Four-Qubit Stabilizer Cut Rank Is Hidden-Vertex Graph-Cut Representable

Claim/Theorem

Let Q={1,2,3,4} and let \mathcal S be any stabilizer space on Q. Define the associated 4-ary Boolean cost function by

\[ f_{\mathcal S}(x_1,x_2,x_3,x_4):=\chi_{L_x}(\mathcal S), \qquad L_x:=\{i\in Q:x_i=1\}, \]

where \chi_L(\mathcal S) is the intrinsic cut-rank functional from [[cross-cut-stabilizer-rank-rank-formula.md]].

Then f_{\mathcal S} is expressible by binary submodular functions with auxiliary variables, equivalently by a hidden-vertex graph-cut reduction to s,t-Min-Cut.

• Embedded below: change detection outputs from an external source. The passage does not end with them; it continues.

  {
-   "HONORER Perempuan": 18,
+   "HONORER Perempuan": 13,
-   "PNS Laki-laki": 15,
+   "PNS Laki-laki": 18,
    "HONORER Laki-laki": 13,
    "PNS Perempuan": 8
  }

This is a derived finite theorem from two ingredients.

1. [[cross-cut-stabilizer-rank-rank-formula.md]] identifies \chi_L(\mathcal S) with binary matroid connectivity, hence f_{\mathcal S} is a normalized symmetric 4-ary submodular Boolean cost function.
2. Živný, Cohen, and Jeavons prove in Theorem 22 (p. 10) that a 4-ary submodular Boolean cost function is expressible by binary submodular functions if and only if it satisfies condition Sep; equivalently, by Theorem 16 (p. 9), if and only if it has multimorphism F_{\mathrm{sep}}.

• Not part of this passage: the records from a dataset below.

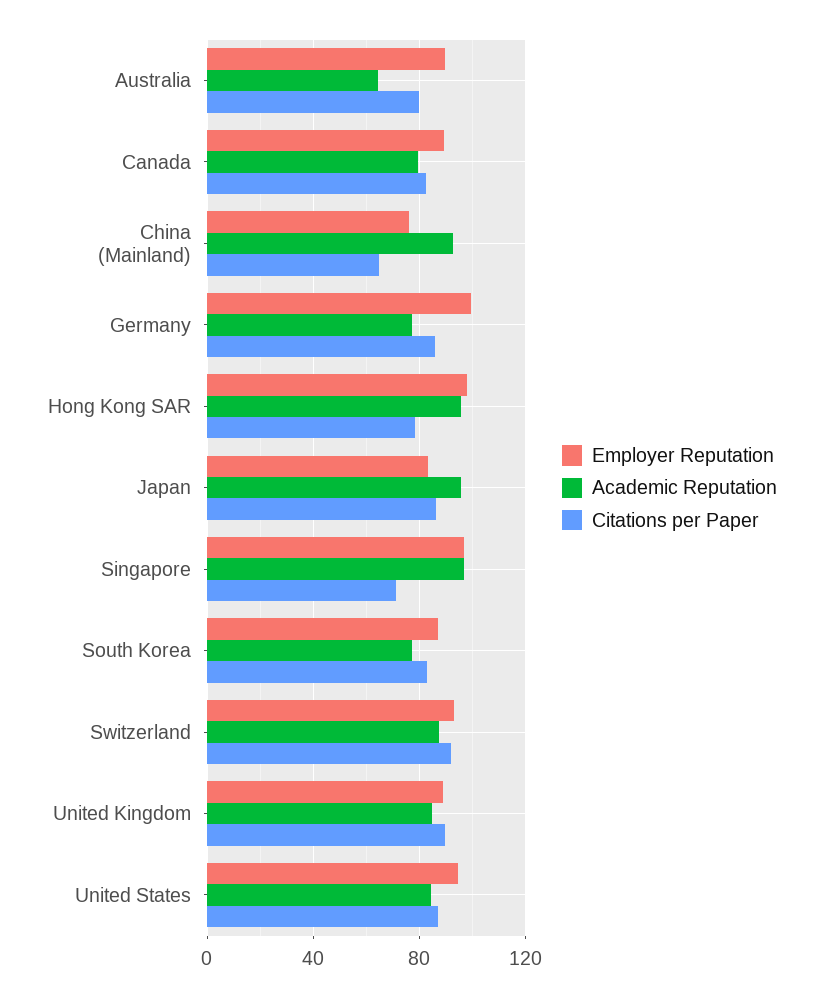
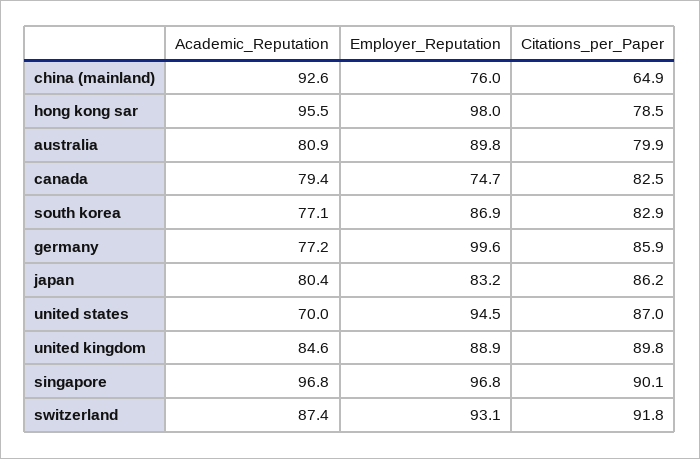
  {
    "Employer Reputation": {
      "Australia": 89.8,
-     "Canada": 90,
+     "Canada": 74.7,
      "China (Mainland)": 76,
      "Germany": 99.6,
      "Hong Kong SAR": 98,
      "Japan": 83.2,
      "Singapore": 96.8,
      "South Korea": 86.9,
      "Switzerland": 93.1,
      "United Kingdom": 88.9,
      "United States": 94.5
    },
    "Academic Reputation": {
-     "Australia": 65,
+     "Australia": 80.9,
      "Canada": 79.4,
      "China (Mainland)": 92.6,
      "Germany": 77.2,
      "Hong Kong SAR": 95.5,
-     "Japan": 95,
+     "Japan": 80.4,
      "Singapore": 96.8,
      "South Korea": 77.1,
      "Switzerland": 87.4,
      "United Kingdom": 84.6,
-     "United States": 85
+     "United States": 70
    },
    "Citations per Paper": {
      "Australia": 79.9,
      "Canada": 82.5,
      "China (Mainland)": 64.9,
      "Germany": 85.9,
      "Hong Kong SAR": 78.5,
      "Japan": 86.2,
-     "Singapore": 70,
+     "Singapore": 90.1,
      "South Korea": 82.9,
      "Switzerland": 91.8,
      "United Kingdom": 89.8,
      "United States": 87
    }
  }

An exhaustive computation over all 67 subspaces of GF(2)^4 gives:

• these produce 18 distinct connectivity functions L\mapsto \chi_L(\mathcal S) on the 16 subsets of Q;
• every one of those 18 functions satisfies all three Sep inequalities from Theorem 22;
• therefore every 4-qubit stabilizer cut-rank function lies in \langle \Gamma_{\mathrm{sub},2}\rangle.

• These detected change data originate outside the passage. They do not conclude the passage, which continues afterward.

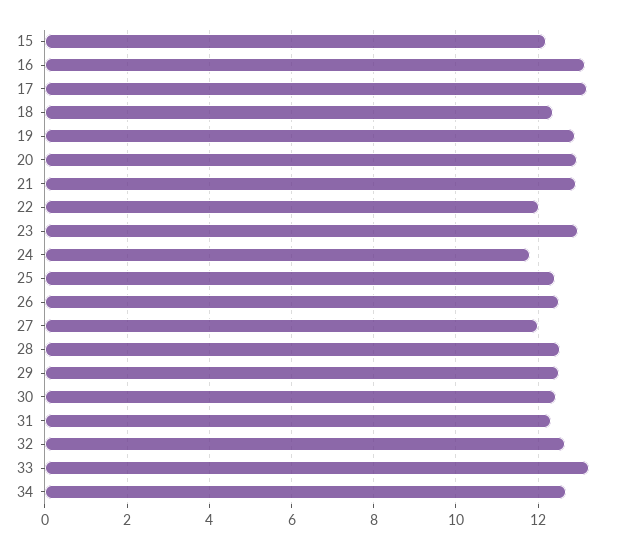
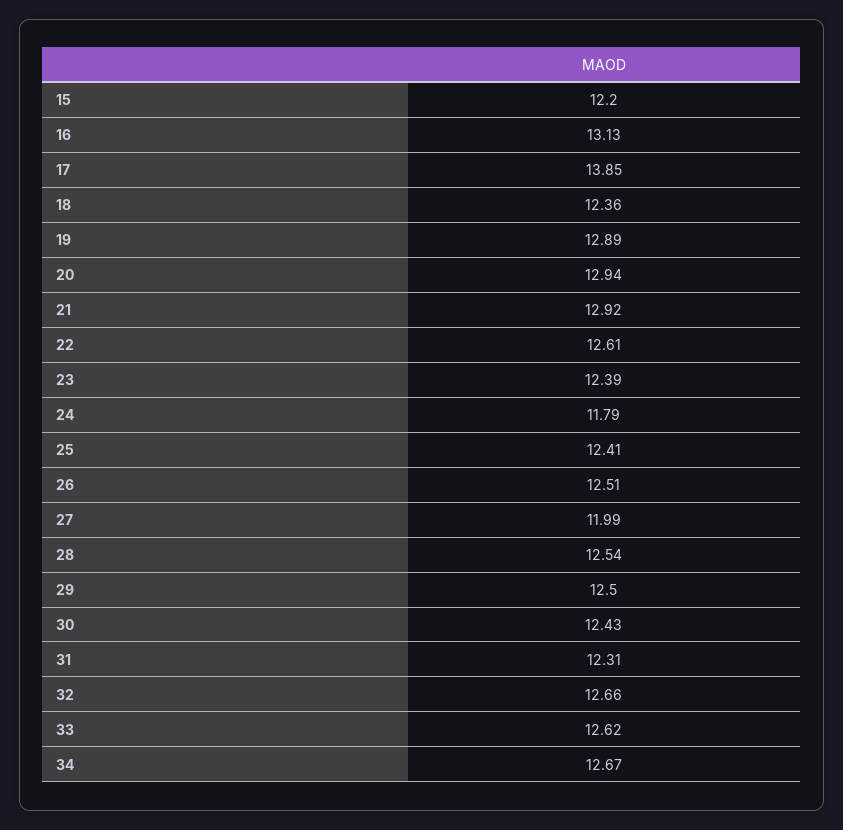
  {
    "15": 12.2,
    "16": 13.13,
-   "17": 13.2,
+   "17": 13.85,
    "18": 12.36,
    "19": 12.89,
    "20": 12.94,
    "21": 12.92,
-   "22": 12,
+   "22": 12.61,
-   "23": 13,
+   "23": 12.39,
    "24": 11.79,
    "25": 12.41,
    "26": 12.51,
    "27": 11.99,
    "28": 12.54,
    "29": 12.5,
    "30": 12.43,
    "31": 12.31,
    "32": 12.66,
-   "33": 13.2,
+   "33": 12.62,
    "34": 12.67
  }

Consequently, there is no 4-qubit stabilizer-space counterexample to hidden-vertex graph-cut representability. Any negative result against auxiliary-vertex graph-cut models inside the binary-matroid or stabilizer subclass must start at arity at least 5.

This also clarifies the scope of [[stabilizer-cut-rank-is-not-a-graph-cut-function.md]]: that node rules out ordinary terminal graph edge cuts, but not graph-cut realizations with hidden vertices. Its explicit 4-qubit example still satisfies Sep, in fact with equality in all three partitions.

Dependencies

• [[cross-cut-stabilizer-rank-rank-formula.md]]
• [[stabilizer-cut-rank-is-not-a-graph-cut-function.md]]

Conflicts/Gaps

• This is an exact theorem only for arity 4. It leaves open whether some 5-qubit stabilizer cut-rank function fails hidden-vertex graph-cut expressibility.
• The argument is existential rather than constructive: it uses Živný-Cohen-Jeavons's characterization and a finite exhaustive check, not an explicit gadget library for every 4-qubit stabilizer space.
• Even when hidden-vertex graph-cut expressibility holds, it does not yet produce the desired routing-style CD(T_n,G) semantics on the physical qubit set; the hidden vertices are algebraic auxiliary variables, not yet packet or path demands.
• [[simple-binary-connectivity-violates-nonnegative-hypergraph-cut-condition.md]] still shows that exact nonnegative hypergraph cut semantics already fail at 5 qubits, so the surviving auxiliary-vertex route is strictly narrower than ordinary terminal graph or hypergraph cut models.

Sources

• 10.1016/j.dam.2009.07.001
• 10.48550/arXiv.2109.14599